The Sheriff dismissed the appeal, adding this note:—“At the discussion which took place before the Sheriff the defender moved that he should be allowed to add a plea that the account sued for was prescribed, and that the case should be remitted back to the Sheriff-Substitute to be proceeded with, having regard to the provisions of the Act introducing the triennial prescription. He founded on the cases noted on the appeal, which were cases under the Small Debt Act. Looking to the opinions of the Court in the case of Cumming v. Spencer, 21st Nov.1868, 7 Macph. 156, the Sheriff is of opinion that the defender's motion cannot be granted.”
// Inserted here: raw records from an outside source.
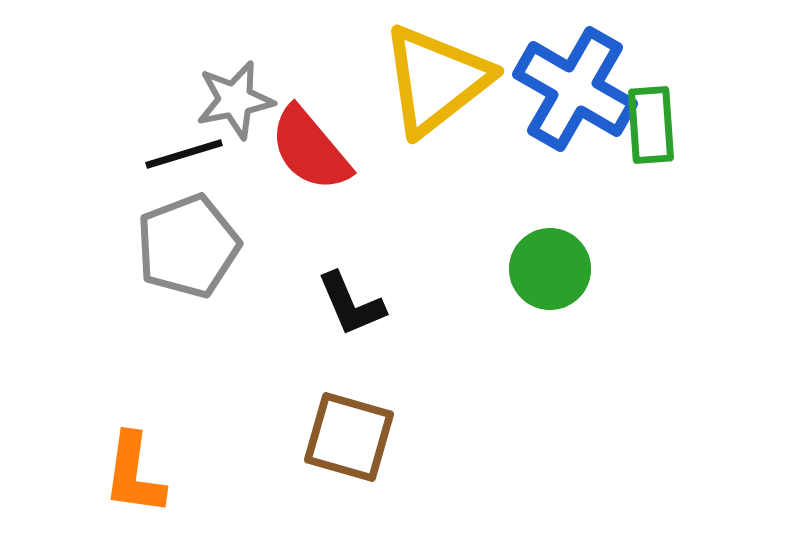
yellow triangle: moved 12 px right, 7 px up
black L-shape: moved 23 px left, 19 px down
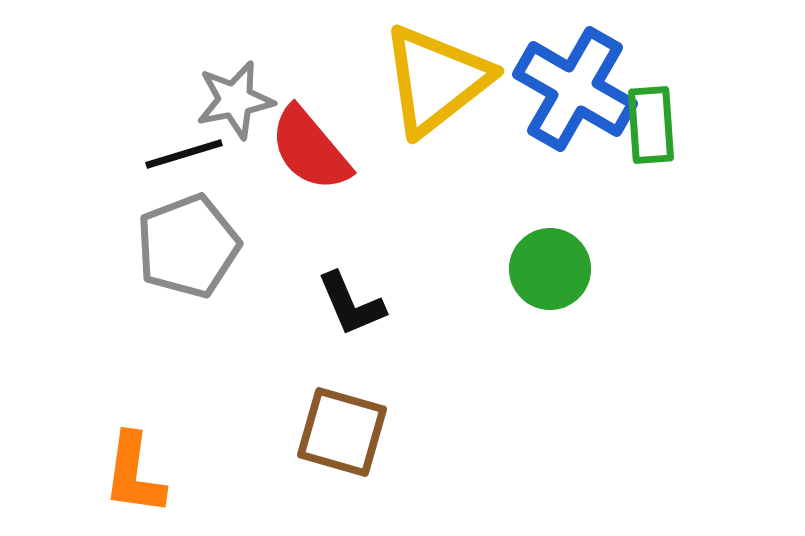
brown square: moved 7 px left, 5 px up
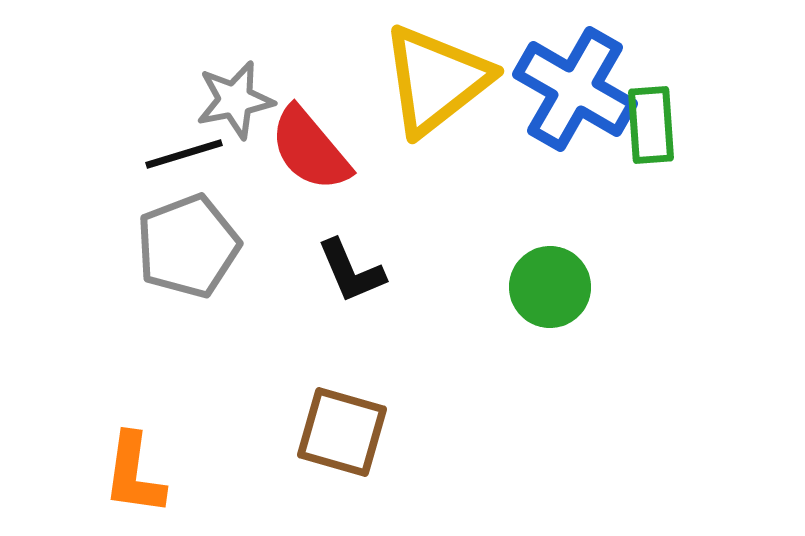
green circle: moved 18 px down
black L-shape: moved 33 px up
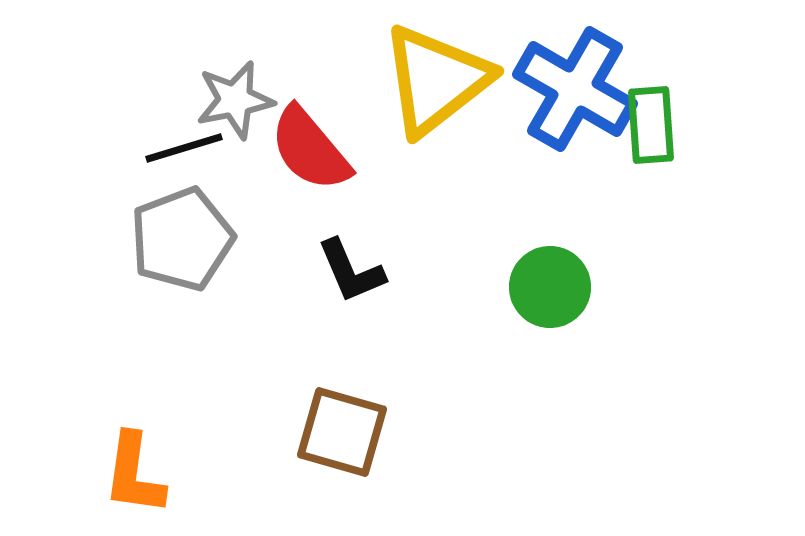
black line: moved 6 px up
gray pentagon: moved 6 px left, 7 px up
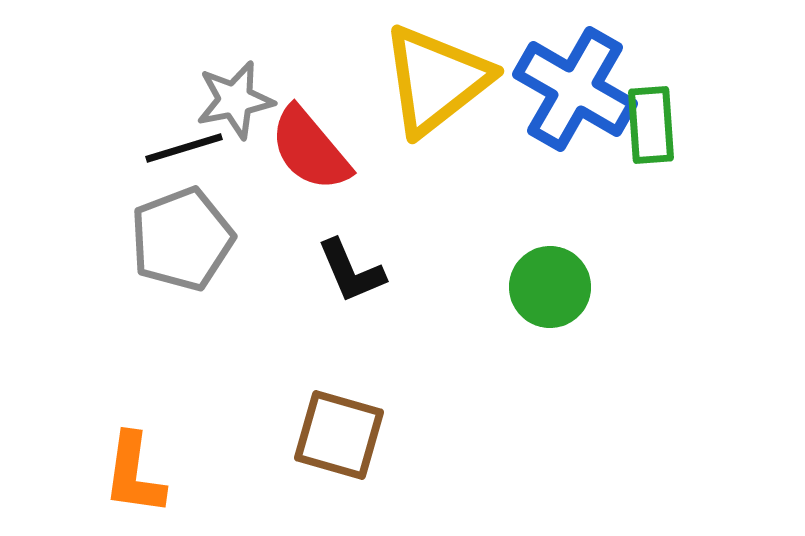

The defender appealed to the Court of Session.

Judgment:

At advising—

Lord President—It is not very easy for a Judge sitting in this Court to place himself in the position of a Sheriff sitting in the Small Debt Court or in the Court called the Debts Recovery Court, and I daresay one's first inclination is to think that the Sheriffs go too fast and do not give sufficient indulgence to the parties. I am always inclined, whenever there is the least appearance of a litigant having been taken up too sharply, to restore him if possible to his rights; and certainly there is at first sight the appearance of undue haste here in the case of a man defending himself without legal advice. If it had appeared that the appellant was so poor a man as not to be able to afford legal advice, that would have made the case the stronger. But nothing of that sort appears here. We must assume that the appellant is a man of means, for he has sent his son to school at a considerable cost. He was surely able to employ a law-agent. But he did not choose to do so, until after the case had been decided against him; and the question is, whether there has been such injustice done that we can upset the Sheriff's judgment? I am not inclined to think that there is. If an account in the Small Debt Court appears on the face of it to be prescribed under the statute, I am of opinion that it is the duty of the judge to give effect to the objection whether it is pleaded or not, because in that Court parties are not entitled to the protection of an agent against their own ignorance of law. But that is not the case in the Debts Recovery Court, for there parties can have law-agents, and, as I said before, the appellant here was able to employ an agent. I think, therefore, he must take the consequences of his own neglect. And I am the more ready to come to this conclusion from the consideration that it appears to me that it would be very difficult to sustain the plea of prescription which the appellant now puts forward. There is one item indeed—for board and washing—which is subject to prescription, but as regards the others they appear to be small cash advances, as to which it is, to say the least, doubtful whether they are prescribed.

On the whole matter, therefore, I think that we should dismiss the appeal and let the Sheriff's interlocutor stand.

Lord Mure—I concur. The cases on which the appellant founds were cases in which the parties could not have the benefit of legal advice. Here the appellant is a man of means, who was entitled to have the advice of an agent. I am not prepared to extend the rule laid down in the Small Debt Court cases to cases like the present.

Lord Curriehill—There is a clear distinction between cases under the Small Debt Act and cases like the present. In the Small Debt Court most cases, as your Lordships are aware, are disposed of at one diet. There is usually no chance of a second appearance. Here, on the other hand, the defender appeared and pleaded that the debt was paid. The Sheriff-Substitute noted that plea, and appointed the case to be tried on a subsequent day; so that the defender had thus two opportunities of informing himself as to the facts and the law, and he did not avail himself of them. I also agree that this is not a case to which prescription clearly applies. There was, therefore, no obligation on the Sheriff-Substitute to notice that plea of his own motion.

Lord Deas and Lord Shand were absent.

The Court adhered.

Counsel:

Counsel for Appellant— M'Kechnie. Agent— William Black, S.S.C.

Counsel for Respondent— Strachan. Agents— Davidson & Syme, W.S.